Unfortunately we have to do, even that, on their behalf, ventriloquize the tragedy and decay of the party of Lincoln, Thaddeus Stevens, Charles Sumner, Ulysses S. Grant, Frederick Douglass into what it has become today.
In any case, the decay of the Republican party is a function of the weaknesses of the American party system which is really an American coalition system. The American party system is a coalition system...and the reason the party of Woodrow Wilson (the last 19th Century Dixiecrat scumbag) transformed eventually into a Civil Rights party is accident and circumstances rather than design or intent on any of the party founders or activists at the time. It's not the Dems had a change of heart and repented, it's just that social trends and situations eventually led the electorate to change the party from within and make it into something else. The same thing happened with the Republican party. Had situations been different, it could well have gone the other way and we would think of the Republicans as the Left Wing party it originally started out as. The party that Karl Marx in England praised as the working man's party and the abolitionist party. The decay of the Republican party has a tragedy to it because it's a mirror and warning about how something that started out with ideals and promises turned into sewage. It's the defining American example of that.

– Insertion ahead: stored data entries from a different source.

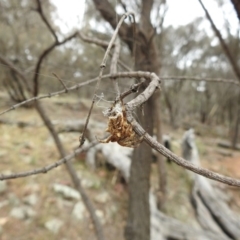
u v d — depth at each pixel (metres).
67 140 5.11
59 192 3.56
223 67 9.65
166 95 7.19
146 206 2.30
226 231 3.53
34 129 5.50
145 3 1.93
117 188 3.92
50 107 7.02
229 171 5.62
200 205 3.85
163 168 3.74
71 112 7.05
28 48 5.46
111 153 4.34
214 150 7.17
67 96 9.14
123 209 3.58
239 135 9.02
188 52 8.56
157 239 2.86
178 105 9.27
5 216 3.05
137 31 1.80
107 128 0.46
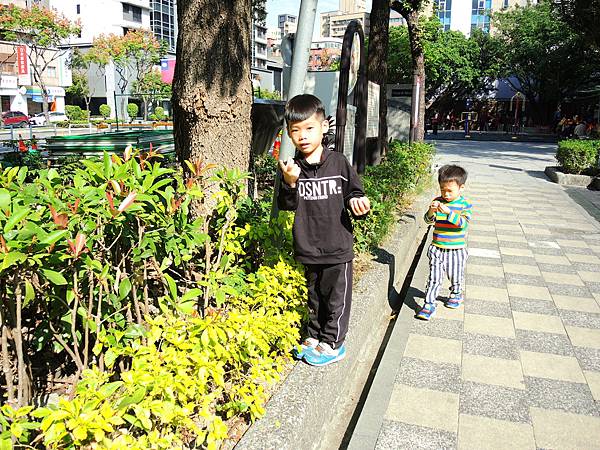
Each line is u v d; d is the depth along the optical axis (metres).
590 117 40.06
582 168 12.84
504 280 5.42
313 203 2.79
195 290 2.44
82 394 1.76
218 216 3.37
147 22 61.31
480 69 40.72
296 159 2.88
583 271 5.79
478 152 23.50
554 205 9.94
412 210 7.25
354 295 4.03
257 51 76.69
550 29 35.69
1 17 39.00
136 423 1.69
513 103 48.12
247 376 2.53
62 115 51.03
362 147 7.34
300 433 2.37
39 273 2.18
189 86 3.81
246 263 3.34
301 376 2.77
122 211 2.28
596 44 16.84
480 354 3.77
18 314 2.06
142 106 59.84
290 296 2.98
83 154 7.13
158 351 2.16
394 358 3.67
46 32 41.19
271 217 3.40
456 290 4.54
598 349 3.89
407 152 8.97
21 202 2.29
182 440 2.26
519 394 3.26
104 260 2.49
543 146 28.08
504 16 39.53
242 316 2.51
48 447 1.69
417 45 14.16
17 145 11.86
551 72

The Republicans are the party of the best and the worst President in American history. And in the entire history of the Republican party, I'd argue they produced maybe three great Presidents -- Lincoln, Grant, Teddy Roosevelt. Not saying that all of them did the right thing all the time but yeah lasting stuff and positive stuff happened under them. There's one decent and good President in Eisenhower after World War 2. But otherwise you have mediocrities, hacks, assholes (Herbert Hoover), frauds (Reagan), idiots (W.), crooks (Nixon), and now pure evil (Trump). I will say that Richard Nixon is genuinely interesting for doing some good things (his pro-Native government policy, EPA) but also appalling things (Watergate, dog-whistle campaigning, paranoia) at the same time, and Nixon symbolizes the divides and schisms of the entire legacy of this party. But Trump is just nihilism.